Only a few .NET Framework libraries installed in the GAC will allow partially trusted callers and System.Configuration is not one of them! So marking the assembly with the AllowPartiallyTrustedCallers attribute (APTCA) would not work (*).
[assembly: AllowPartiallyTrustedCallers(PartialTrustVisibilityLevel = PartialTrustVisibilityLevel.VisibleToAllHosts)]
I could only conclude from the above that MSTest Code Coverage - presumably through the vshost.exe process? - was not, for reasons I still don't know, fully trusted and did not therefore have the right set of permissions to instrument the code. In the 'old' days of CAS (Code Access Security), I might have been able to apply an assembly level attribute in the AssemblyInfo.cs file to circumvent that with a SkipVerification permission request which tells the CLR to skip the type safety verification that happens during JIT compilation:
[assembly: SecurityPermission(SecurityAction.RequestMinimum, UnmanagedCode = true, SkipVerification = true, Execution = true)]
But .NET 4 has changed all of that (Security Changes in the .NET Framework 4). Security policy decisions are now handed over to the host and managed desktop applications run automatically with full trust, leaving system administrators the responsibility of managing permissions at the operating system level. More importantly CAS policy has been disabled by default and is no longer the 'preferred security supplier'. This also means that the SecurityAction.RequestMinimum and others are now obsolete. Visual Studio will display a friendly warning when you add it:
Note that you can re-enable CAS in your configuration file as shown below:
<NetFx40_LegacySecurityPolicy enabled="true" />
However since I've always found CAS confusing and rather difficult to grok, it's not an avenue I wanted to even explore.

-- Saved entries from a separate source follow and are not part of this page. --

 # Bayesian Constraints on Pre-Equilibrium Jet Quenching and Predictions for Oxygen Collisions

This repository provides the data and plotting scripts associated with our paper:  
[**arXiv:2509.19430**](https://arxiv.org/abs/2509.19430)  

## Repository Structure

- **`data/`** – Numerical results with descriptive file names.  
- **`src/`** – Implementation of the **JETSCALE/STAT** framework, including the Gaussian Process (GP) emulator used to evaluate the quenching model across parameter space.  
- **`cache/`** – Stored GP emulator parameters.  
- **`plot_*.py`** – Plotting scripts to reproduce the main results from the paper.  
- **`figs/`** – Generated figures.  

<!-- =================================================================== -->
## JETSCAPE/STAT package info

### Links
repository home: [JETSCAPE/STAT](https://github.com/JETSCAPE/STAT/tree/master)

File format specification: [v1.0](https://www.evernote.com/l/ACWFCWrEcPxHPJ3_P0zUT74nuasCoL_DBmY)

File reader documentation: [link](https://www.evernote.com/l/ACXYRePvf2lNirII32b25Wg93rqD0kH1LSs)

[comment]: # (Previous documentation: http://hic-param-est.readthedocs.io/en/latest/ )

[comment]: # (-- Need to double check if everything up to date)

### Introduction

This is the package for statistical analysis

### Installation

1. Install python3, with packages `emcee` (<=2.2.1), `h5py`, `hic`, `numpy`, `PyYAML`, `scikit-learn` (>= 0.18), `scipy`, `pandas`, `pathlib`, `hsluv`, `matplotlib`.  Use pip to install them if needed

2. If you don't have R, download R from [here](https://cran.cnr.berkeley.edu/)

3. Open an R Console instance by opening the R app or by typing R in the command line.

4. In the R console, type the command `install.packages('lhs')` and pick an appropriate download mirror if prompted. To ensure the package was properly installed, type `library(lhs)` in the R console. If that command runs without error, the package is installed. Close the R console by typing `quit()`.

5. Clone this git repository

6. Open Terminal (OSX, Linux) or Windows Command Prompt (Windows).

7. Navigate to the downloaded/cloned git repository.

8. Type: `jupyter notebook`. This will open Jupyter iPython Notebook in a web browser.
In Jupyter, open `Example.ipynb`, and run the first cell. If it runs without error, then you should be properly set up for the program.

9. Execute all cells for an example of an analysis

After some further reading (**) on the new security model in .NET 4 and in particular a short post on the .NET Security Blog Transparency Models: A tale of two levels, it dawned on me that what was required was to apply the level 1 rule set to my .NET 4 assembly calling the .NET 2 code. Level 1 corresponds to the security transparency model baked in the CLR v2 and effectively allows for backward compatibility with .NET 4. Level 2 is the model that comes with the .NET 4 CLR.
The follow-up post Differences Between the Security Rule Sets describes the effect of the APTCA attribute as follows:
Allows partial trusted callers access to the assembly by removing an implicit link demand for full trust on all code in signed assemblies.
I therefore added the explicit attribute below in my AssemblyInfo.cs file:
Although the application I am working on is for internal use only and I probably could have left it at that, I decided to surround the SecurityRules attribute with a ‘COVERAGE’ conditional compilation symbol as I still want to be warned of any other potential issues.
After that all my tests were passing with code coverage enabled. Result!
I don't know for sure whether my diagnosis is even close to being 50% correct as I honestly can’t say I fully understand .NET security. Not as much as I should do anyway. Like a majority of Devs, I suspect, I develop most of the time in a fully trusted environment with Admin privileges. I only had to worry about CAS on a few rare occasions. I know, I can hear some say “develop with a user account instead” but let's face it there is a reason most programmers don't: it’s hard and really a pain in the @~!#$. That could also be part of the reason CAS is being superseded.
At least this experience gave me an opportunity to start learning about .NET 4 security and being more aware of potential issues when developing a mixed solution with assemblies compiled against different versions of the framework. Hopefully this might also help some other people who are facing the same problem.
For now I need to return to my tests and get that code coverage back up to an acceptable level. Until next time,
(*) You can find more details on Allowing Partially Trusted Callers.
(**) For a good introductory article on the new security model, check out Exploring the .NET Framework 4 Security Model.